QUOTED TEXT ->
+ + + +

Promoting everything from frosted corn flakes to auto insurance, quick service burgers to brownie mixes, corporate mascots help build a brand’s identity. Bette Malone did the same thing for United Van Lines, but with an important difference. Unlike many women mascots from decades past, Bette ruled in the office, not the kitchen. She was portrayed as an expert in her field – as well as a formidable businessperson.
We’re proud of the part she played in our history- and we’re bringing her back into the spotlight to shed some insights about the Big Shift in moving preferences, the moving business, and society in general.
Q: Was Bette Somers Malone a Real Person?
United Van Lines trademarked the name “Bette Malone” back in 1957 when Bette was part of a successful marketing campaign promoting our Move Coordination department. Her “Moving Consultant” character fulfilled a need for a knowledgeable professional who could provide expert advice and reassurance at a time when moving was described as “a woman’s problem.”
Relatable, empathetic, and always positive, she helped equip millions of United Van Lines customers and others with the tools, techniques, and confidence to take charge of their moving experience. Hundreds of requests were received each week for Bette Malone pamphlets on everything from how to pre-plan family moves, to packing tips and even city guides.
Q: What Did She Do?
The Bette Malone character was positioned as the nation’s foremost “moving consultant.” Often portrayed in person by Charlotte Will, she was a welcome presence at traffic and transportation clubs, meetings of agents, on TV commercials and on the radio. Her name was also attached to the nation’s first toll-free moving information service, the Bette Malone Information Center.

+ + + +

TASK OBJECTIVE -> Continue the Bette Malone history from the point where it stops.

Stored data entries ->
+ + + +

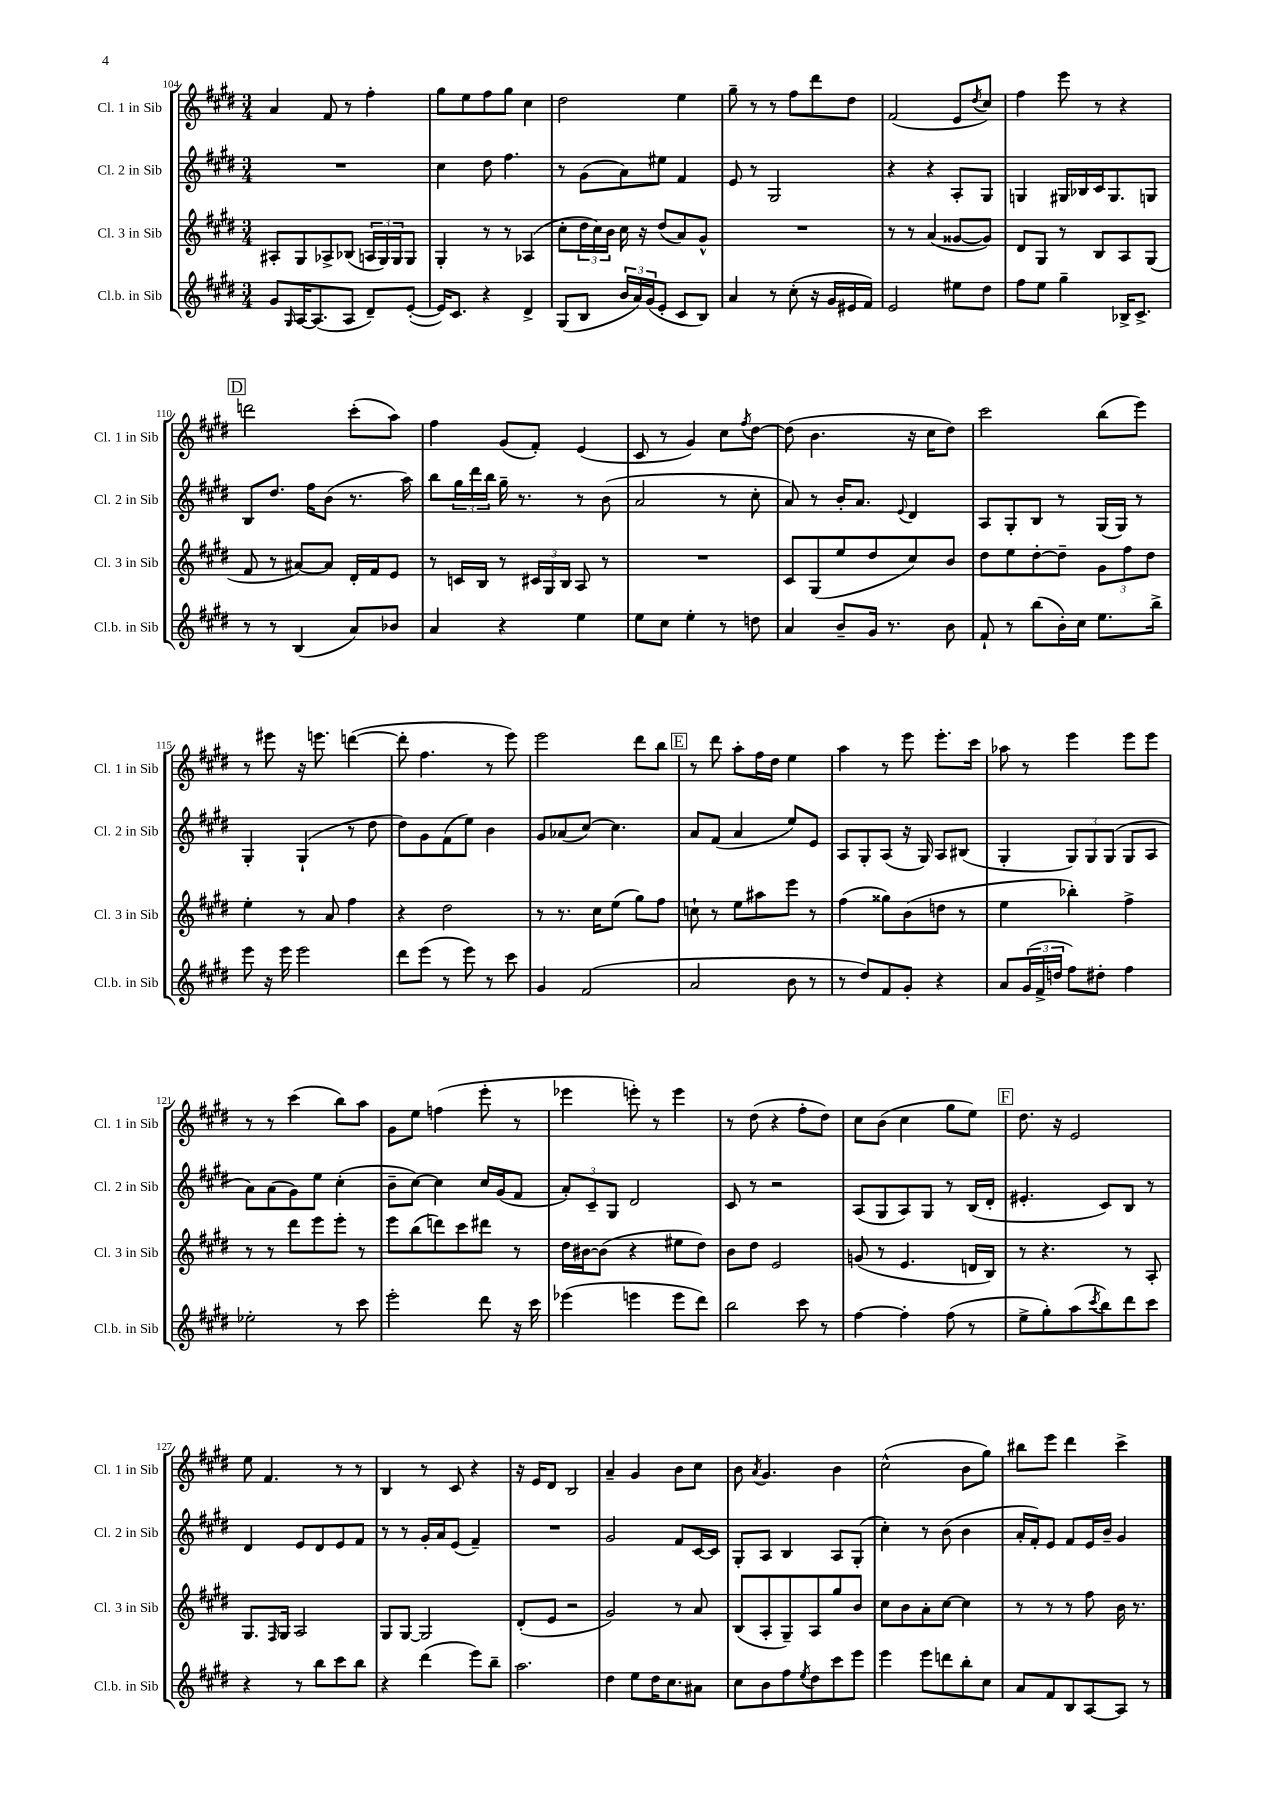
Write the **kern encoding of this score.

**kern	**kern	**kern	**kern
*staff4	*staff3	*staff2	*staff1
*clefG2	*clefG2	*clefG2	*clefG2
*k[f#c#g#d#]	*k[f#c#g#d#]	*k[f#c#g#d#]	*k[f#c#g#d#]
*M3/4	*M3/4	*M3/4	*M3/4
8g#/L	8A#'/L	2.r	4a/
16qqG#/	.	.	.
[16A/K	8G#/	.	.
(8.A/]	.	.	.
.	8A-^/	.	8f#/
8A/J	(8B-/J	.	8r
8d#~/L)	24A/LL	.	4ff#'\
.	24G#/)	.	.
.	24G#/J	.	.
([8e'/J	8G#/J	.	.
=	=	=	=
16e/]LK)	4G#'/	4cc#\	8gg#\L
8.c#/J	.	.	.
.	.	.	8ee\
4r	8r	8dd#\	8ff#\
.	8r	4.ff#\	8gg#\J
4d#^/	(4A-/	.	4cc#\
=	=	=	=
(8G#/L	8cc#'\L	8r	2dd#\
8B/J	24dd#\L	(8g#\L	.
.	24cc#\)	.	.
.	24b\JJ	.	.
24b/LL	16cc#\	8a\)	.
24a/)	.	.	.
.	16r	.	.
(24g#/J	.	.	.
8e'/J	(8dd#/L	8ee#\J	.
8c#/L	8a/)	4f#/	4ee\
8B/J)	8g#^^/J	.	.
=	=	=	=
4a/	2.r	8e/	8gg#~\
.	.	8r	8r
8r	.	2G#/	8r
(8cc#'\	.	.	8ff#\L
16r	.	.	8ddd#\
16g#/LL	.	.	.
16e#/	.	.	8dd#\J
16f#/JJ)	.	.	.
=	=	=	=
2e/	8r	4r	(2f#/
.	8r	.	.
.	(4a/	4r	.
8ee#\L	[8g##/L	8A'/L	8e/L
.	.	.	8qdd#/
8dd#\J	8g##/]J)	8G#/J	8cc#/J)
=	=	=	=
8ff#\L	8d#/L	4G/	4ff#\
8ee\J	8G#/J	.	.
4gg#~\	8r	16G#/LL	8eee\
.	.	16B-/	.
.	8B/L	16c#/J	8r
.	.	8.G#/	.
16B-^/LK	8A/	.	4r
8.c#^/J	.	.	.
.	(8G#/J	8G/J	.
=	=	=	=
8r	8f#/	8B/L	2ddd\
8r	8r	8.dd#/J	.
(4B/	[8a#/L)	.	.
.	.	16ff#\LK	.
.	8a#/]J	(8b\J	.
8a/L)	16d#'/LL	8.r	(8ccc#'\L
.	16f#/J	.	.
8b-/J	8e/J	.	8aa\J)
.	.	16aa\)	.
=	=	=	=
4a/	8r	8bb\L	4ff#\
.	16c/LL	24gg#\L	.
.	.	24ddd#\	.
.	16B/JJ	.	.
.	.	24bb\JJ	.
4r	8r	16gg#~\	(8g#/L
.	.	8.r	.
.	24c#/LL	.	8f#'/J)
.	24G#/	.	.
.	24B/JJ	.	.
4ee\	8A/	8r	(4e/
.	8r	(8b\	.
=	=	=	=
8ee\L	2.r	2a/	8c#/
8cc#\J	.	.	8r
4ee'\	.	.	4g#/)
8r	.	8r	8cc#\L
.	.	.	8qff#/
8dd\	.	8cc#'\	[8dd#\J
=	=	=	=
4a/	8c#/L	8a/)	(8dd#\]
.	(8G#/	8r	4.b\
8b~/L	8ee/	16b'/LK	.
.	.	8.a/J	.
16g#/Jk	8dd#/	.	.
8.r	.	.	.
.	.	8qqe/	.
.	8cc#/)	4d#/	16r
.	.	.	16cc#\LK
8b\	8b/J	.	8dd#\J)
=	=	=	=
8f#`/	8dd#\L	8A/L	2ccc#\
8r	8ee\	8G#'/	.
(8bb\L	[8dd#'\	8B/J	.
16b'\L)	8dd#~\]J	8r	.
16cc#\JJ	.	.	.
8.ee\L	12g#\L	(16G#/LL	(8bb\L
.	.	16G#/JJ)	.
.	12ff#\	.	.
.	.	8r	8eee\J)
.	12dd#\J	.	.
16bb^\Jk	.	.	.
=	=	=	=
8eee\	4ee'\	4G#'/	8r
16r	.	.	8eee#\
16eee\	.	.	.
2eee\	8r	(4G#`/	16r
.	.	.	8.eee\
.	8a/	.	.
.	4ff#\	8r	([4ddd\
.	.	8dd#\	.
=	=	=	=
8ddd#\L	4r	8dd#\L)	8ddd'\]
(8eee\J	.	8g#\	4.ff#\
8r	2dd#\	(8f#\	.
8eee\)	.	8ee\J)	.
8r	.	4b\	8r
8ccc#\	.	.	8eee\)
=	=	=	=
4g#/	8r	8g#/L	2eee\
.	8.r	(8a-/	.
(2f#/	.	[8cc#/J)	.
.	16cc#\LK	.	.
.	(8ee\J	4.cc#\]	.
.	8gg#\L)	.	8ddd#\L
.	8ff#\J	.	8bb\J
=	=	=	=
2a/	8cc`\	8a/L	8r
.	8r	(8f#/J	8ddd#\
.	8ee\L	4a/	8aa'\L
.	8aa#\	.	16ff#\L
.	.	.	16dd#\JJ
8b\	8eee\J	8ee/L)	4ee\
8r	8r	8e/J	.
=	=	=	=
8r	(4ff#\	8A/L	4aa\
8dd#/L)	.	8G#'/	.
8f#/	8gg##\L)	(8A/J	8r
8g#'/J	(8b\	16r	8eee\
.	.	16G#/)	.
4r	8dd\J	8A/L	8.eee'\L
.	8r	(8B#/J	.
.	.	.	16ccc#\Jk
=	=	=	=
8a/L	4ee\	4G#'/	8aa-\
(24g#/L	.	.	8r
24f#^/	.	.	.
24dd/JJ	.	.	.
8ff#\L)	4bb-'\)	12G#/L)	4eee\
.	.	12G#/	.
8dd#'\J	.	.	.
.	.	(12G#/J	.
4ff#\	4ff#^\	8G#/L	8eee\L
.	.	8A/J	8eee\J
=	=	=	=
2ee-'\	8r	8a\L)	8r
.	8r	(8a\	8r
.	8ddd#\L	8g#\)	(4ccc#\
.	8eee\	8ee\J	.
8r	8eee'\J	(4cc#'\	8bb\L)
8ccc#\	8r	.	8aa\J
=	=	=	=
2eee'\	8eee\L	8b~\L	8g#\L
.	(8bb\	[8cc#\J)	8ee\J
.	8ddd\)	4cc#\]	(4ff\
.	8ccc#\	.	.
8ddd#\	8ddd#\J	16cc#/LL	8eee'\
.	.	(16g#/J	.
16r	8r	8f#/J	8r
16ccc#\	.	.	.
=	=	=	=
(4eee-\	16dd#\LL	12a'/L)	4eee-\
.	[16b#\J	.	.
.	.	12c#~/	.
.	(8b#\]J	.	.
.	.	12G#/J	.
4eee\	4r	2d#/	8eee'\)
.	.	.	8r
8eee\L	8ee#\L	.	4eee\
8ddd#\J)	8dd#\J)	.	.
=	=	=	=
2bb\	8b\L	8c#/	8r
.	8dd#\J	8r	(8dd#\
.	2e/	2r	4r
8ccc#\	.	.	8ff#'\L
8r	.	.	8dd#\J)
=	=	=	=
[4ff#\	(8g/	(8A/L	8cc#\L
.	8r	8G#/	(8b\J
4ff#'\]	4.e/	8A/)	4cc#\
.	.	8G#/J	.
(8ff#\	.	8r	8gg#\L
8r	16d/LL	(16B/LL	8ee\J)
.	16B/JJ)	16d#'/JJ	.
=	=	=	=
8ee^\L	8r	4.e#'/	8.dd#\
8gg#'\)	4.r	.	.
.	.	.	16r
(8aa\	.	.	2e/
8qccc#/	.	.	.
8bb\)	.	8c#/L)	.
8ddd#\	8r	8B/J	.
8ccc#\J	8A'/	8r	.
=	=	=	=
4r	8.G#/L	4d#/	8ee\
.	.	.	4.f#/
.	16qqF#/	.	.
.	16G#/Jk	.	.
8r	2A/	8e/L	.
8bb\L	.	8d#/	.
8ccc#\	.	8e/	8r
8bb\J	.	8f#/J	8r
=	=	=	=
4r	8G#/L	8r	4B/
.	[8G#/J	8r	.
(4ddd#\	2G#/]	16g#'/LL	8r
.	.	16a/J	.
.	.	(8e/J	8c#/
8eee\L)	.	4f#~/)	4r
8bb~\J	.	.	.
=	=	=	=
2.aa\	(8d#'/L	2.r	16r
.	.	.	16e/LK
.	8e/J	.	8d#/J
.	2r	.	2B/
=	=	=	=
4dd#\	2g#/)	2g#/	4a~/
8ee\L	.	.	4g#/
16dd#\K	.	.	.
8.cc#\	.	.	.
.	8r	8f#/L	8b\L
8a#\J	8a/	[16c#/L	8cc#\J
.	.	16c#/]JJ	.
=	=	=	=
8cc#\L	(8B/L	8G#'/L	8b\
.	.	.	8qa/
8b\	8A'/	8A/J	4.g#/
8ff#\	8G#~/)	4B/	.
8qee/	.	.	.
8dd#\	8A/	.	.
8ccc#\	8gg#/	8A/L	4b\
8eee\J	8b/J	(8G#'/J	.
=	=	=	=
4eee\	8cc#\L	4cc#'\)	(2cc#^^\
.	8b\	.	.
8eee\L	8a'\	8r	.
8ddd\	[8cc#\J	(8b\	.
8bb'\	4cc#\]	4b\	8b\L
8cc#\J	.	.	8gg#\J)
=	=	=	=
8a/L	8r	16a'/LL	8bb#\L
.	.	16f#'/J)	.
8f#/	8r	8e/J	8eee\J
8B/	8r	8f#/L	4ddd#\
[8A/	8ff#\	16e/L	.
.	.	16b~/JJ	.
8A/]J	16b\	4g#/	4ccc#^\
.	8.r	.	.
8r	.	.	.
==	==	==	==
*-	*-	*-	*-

+ + + +

FINAL ANSWER ->
Bette and the campaign behind her became the stepping-stone to the development of a move coordination process that was rolled out to the booking agents of United Van Lines and continues to this day.
Q: Would Bette Be Considered a Pioneer for Women in the Workplace?
In Bette’s heyday, women in senior management or consultant roles were a rarity. Thankfully, this is no longer true. Bette would probably be pleasantly surprised to know that at UniGroup, the parent company of her old alma mater, nearly 53% of women employees hold positions in management – and make up 38% of the executive leadership team.
Q: What Advice from Bette Still Holds True?
Bette was all about pre-planning a move, making lists and checking them twice. She also understood the needs and anxieties associated with the moving process and she not only helped customers before moving day, but also with advice on how to settle in afterward.
Q: What’s Changed?
For starters, moving is no longer thought of as just “a woman’s problem” but as an experience that involves everyone. Also, the customers themselves now have the ability to receive estimates through a virtual survey and what was once a standardized service has evolved into a variety of moving options, from full-service to pack-it-yourself and even container shipments.
Q: What Would Surprise Bette About Why and Where People Move Today?
The latest Annual Movers Study would be an eye-opener for Bette. She would most likely be astounded to know that for the first time ever more people moved for personal than professional reasons, and that there is a general migration away from major urban areas toward more livable, less populated parts of the nation.
Q: How Have Her Spirit and Philosophy Lived on at United Van Lines?
In Bette’s own words, United Van Lines is a moving service that “does more than just get you there.” That’s as true today as it was in 1957.
Want to learn more about what motivates people to move? Dive into our 2021 Annual National Movers Study and check out our blog for moving tips, expert packing advice and a wealth of information to help you settle in.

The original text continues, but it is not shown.